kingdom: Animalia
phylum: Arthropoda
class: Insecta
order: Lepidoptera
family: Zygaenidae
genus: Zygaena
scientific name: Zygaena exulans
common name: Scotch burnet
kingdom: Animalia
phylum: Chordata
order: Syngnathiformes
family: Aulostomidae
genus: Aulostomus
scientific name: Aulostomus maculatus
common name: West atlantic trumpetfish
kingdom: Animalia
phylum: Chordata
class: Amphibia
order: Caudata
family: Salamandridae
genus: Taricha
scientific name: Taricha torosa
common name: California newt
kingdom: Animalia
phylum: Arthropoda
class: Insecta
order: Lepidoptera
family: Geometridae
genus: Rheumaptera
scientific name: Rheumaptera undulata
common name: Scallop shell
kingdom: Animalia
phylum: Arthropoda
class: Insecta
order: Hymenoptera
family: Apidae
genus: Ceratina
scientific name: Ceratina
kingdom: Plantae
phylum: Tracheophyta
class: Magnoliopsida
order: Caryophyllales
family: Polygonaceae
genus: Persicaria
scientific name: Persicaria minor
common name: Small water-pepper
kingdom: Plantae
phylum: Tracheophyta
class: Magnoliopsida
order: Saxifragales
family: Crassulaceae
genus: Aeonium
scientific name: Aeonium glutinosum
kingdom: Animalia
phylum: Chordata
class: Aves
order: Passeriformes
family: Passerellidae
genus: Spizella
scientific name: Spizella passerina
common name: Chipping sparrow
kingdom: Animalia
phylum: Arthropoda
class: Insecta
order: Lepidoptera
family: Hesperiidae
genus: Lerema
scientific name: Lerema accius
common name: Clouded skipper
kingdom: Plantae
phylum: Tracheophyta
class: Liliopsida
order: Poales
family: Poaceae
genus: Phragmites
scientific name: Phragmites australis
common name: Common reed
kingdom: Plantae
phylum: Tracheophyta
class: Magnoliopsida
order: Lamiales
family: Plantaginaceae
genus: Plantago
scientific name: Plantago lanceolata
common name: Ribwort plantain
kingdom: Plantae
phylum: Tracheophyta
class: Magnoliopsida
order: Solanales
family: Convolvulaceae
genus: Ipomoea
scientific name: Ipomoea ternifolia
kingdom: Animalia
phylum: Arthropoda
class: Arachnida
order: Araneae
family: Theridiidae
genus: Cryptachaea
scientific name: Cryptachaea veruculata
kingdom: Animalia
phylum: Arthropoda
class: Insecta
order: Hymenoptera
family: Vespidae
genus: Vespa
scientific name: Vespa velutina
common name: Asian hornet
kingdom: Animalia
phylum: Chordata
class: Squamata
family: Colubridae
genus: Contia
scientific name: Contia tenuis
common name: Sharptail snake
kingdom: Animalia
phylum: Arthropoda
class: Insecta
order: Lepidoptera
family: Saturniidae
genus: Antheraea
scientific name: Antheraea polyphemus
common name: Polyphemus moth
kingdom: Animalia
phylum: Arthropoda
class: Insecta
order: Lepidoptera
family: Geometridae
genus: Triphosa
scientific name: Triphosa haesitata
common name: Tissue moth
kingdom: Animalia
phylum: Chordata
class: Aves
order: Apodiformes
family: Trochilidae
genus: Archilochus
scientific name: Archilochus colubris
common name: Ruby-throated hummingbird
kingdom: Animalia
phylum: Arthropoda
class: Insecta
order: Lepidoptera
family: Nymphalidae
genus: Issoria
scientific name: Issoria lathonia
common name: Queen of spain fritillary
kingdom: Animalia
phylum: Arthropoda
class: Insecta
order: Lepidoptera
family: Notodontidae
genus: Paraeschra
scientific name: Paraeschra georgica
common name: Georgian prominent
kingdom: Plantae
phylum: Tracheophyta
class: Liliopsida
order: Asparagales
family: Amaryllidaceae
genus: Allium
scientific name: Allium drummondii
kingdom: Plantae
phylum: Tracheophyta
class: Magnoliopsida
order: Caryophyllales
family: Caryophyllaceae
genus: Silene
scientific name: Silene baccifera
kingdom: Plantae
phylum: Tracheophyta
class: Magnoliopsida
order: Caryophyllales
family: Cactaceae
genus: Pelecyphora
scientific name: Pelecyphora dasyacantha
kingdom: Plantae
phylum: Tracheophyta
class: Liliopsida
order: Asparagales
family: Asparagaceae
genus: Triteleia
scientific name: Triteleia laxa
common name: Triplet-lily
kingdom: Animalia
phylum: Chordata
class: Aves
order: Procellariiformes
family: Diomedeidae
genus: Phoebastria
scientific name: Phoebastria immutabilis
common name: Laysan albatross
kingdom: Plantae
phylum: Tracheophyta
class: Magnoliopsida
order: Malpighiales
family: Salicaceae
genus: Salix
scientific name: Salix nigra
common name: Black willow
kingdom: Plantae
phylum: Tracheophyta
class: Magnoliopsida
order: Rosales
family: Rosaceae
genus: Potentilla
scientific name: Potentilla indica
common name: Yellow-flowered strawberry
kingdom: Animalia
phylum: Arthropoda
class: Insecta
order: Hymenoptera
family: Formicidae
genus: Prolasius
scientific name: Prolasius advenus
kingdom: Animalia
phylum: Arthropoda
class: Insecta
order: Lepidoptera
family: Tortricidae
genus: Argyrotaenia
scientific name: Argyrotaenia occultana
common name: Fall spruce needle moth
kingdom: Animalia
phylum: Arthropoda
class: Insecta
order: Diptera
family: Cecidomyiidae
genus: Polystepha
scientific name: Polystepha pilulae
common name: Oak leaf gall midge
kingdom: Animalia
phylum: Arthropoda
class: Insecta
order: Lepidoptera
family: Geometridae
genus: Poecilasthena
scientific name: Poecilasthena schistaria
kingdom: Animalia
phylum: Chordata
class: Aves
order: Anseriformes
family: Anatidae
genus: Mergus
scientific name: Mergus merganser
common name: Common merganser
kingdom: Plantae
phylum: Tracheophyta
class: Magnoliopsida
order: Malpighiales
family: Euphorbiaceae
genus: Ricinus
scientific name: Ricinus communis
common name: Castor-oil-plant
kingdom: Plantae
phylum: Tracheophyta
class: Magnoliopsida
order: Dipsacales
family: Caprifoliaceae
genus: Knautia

☆ ☆ ☆ ☆

◆ **Objective**
Reproduce, without any change, the lines above from the one containing "common name: Common reed" through the one containing "family: Nymphalidae", with both of those lines included.

◆ **Finished exercise**
common name: Common reed
kingdom: Plantae
phylum: Tracheophyta
class: Magnoliopsida
order: Lamiales
family: Plantaginaceae
genus: Plantago
scientific name: Plantago lanceolata
common name: Ribwort plantain
kingdom: Plantae
phylum: Tracheophyta
class: Magnoliopsida
order: Solanales
family: Convolvulaceae
genus: Ipomoea
scientific name: Ipomoea ternifolia
kingdom: Animalia
phylum: Arthropoda
class: Arachnida
order: Araneae
family: Theridiidae
genus: Cryptachaea
scientific name: Cryptachaea veruculata
kingdom: Animalia
phylum: Arthropoda
class: Insecta
order: Hymenoptera
family: Vespidae
genus: Vespa
scientific name: Vespa velutina
common name: Asian hornet
kingdom: Animalia
phylum: Chordata
class: Squamata
family: Colubridae
genus: Contia
scientific name: Contia tenuis
common name: Sharptail snake
kingdom: Animalia
phylum: Arthropoda
class: Insecta
order: Lepidoptera
family: Saturniidae
genus: Antheraea
scientific name: Antheraea polyphemus
common name: Polyphemus moth
kingdom: Animalia
phylum: Arthropoda
class: Insecta
order: Lepidoptera
family: Geometridae
genus: Triphosa
scientific name: Triphosa haesitata
common name: Tissue moth
kingdom: Animalia
phylum: Chordata
class: Aves
order: Apodiformes
family: Trochilidae
genus: Archilochus
scientific name: Archilochus colubris
common name: Ruby-throated hummingbird
kingdom: Animalia
phylum: Arthropoda
class: Insecta
order: Lepidoptera
family: Nymphalidae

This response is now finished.